Optimizing Machine Learning Model Deployment with Deeplite

Deploying machine learning applications often presents challenges due to high costs and substantial computational demands. Deeplite, a Montreal-based startup, is addressing this issue by offering solutions to reduce model size. This allows for execution on hardware with limited resources.

Recent Funding and Investors

The company recently secured $6 million in seed funding. PJC, a venture capital firm located in Boston, spearheaded the investment round. Additional support came from Innospark Ventures, Differential Ventures, and Smart Global Holdings.

Somel Investments, BDC Capital, and Desjardins Capital also contributed to this funding initiative.

Deeplite’s Core Technology

According to Nick Romano, CEO and co-founder of Deeplite, the company’s focus is on enhancing the efficiency of complex deep neural networks. These networks typically require significant computing power, consume substantial memory, and rapidly deplete battery life.

“Our platform facilitates the transformation of these models into a more suitable format for deployment on resource-constrained edge devices,” Romano stated.

Applications and Device Compatibility

These devices can range in size from smartphones and drones to compact single-board computers like the Raspberry Pi. This expanded compatibility enables developers to implement AI in scenarios previously considered impractical.

Introducing Neutrino

Deeplite has developed a product named Neutrino. This tool allows users to define their deployment requirements and specify the desired level of model compression. The goal is to minimize both model size and the resources needed for production execution.

The platform aims to enable machine learning applications to operate with an exceptionally small footprint.

The Compression Process

Davis Sawyer, chief product officer and co-founder, explains that Deeplite’s solution is applied after a model has been constructed, trained, and prepared for deployment. Users provide the model and its associated dataset.

Subsequently, they can determine the optimal level of compression, potentially accepting a slight reduction in accuracy if permissible. The primary focus is on minimizing the model’s size.

“Compression significantly reduces the model size, enabling deployment on less expensive processors. We’ve observed reductions from 200 megabytes to 11 megabytes, and even from 50 megabytes to 100 kilobytes,” Davis clarified.

Investor Perspective

Rob May, leading the investment for PJC, expressed his admiration for the Deeplite team and their innovative technology.

“The deployment of AI, particularly deep learning, on devices with limited resources is a widespread industry challenge, hampered by a shortage of skilled AI professionals. Deeplite’s automated software solution promises substantial economic benefits as Edge AI becomes a dominant computing paradigm,” May commented.

Company Origins and Growth

The company’s origins lie within the TandemLaunch incubator in Montreal. Deeplite officially launched in mid-2019 and currently employs 15 individuals.

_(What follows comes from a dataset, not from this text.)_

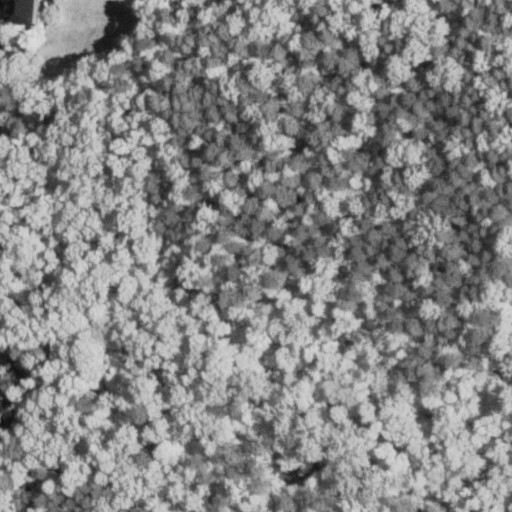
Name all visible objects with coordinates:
building: (26, 12)
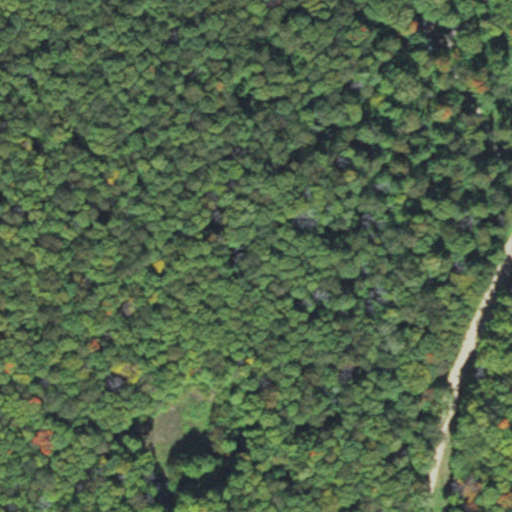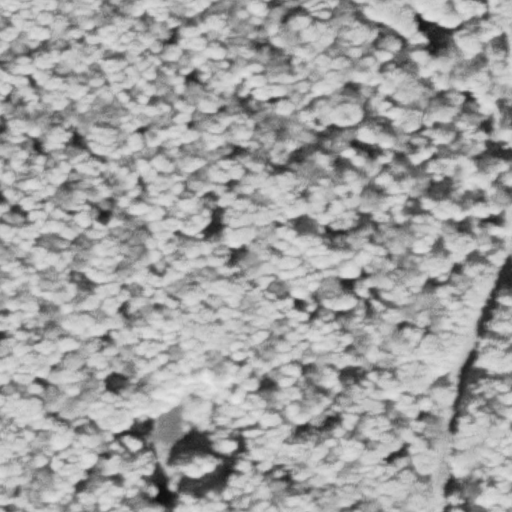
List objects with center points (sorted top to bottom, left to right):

The company plans to expand its workforce to 30 employees by the end of the current year.

Commitment to Diversity and Inclusion

Romano emphasizes that the founders are dedicated to fostering a diverse and inclusive organizational culture.

“Our strategy prioritizes attracting the best talent while ensuring a diverse and inclusive environment. This commitment is integral to the company’s core values,” he stated.

Future Workplace Plans

Deeplite intends to establish offices in both Montreal and Toronto as employee hubs once it is safe to return to in-person work.

However, there will be no mandatory requirement for employees to work from the office.

“We are adopting a flexible approach, allowing employees to work remotely as they prefer. We anticipate a reduced office footprint compared to traditional models,” Romano concluded.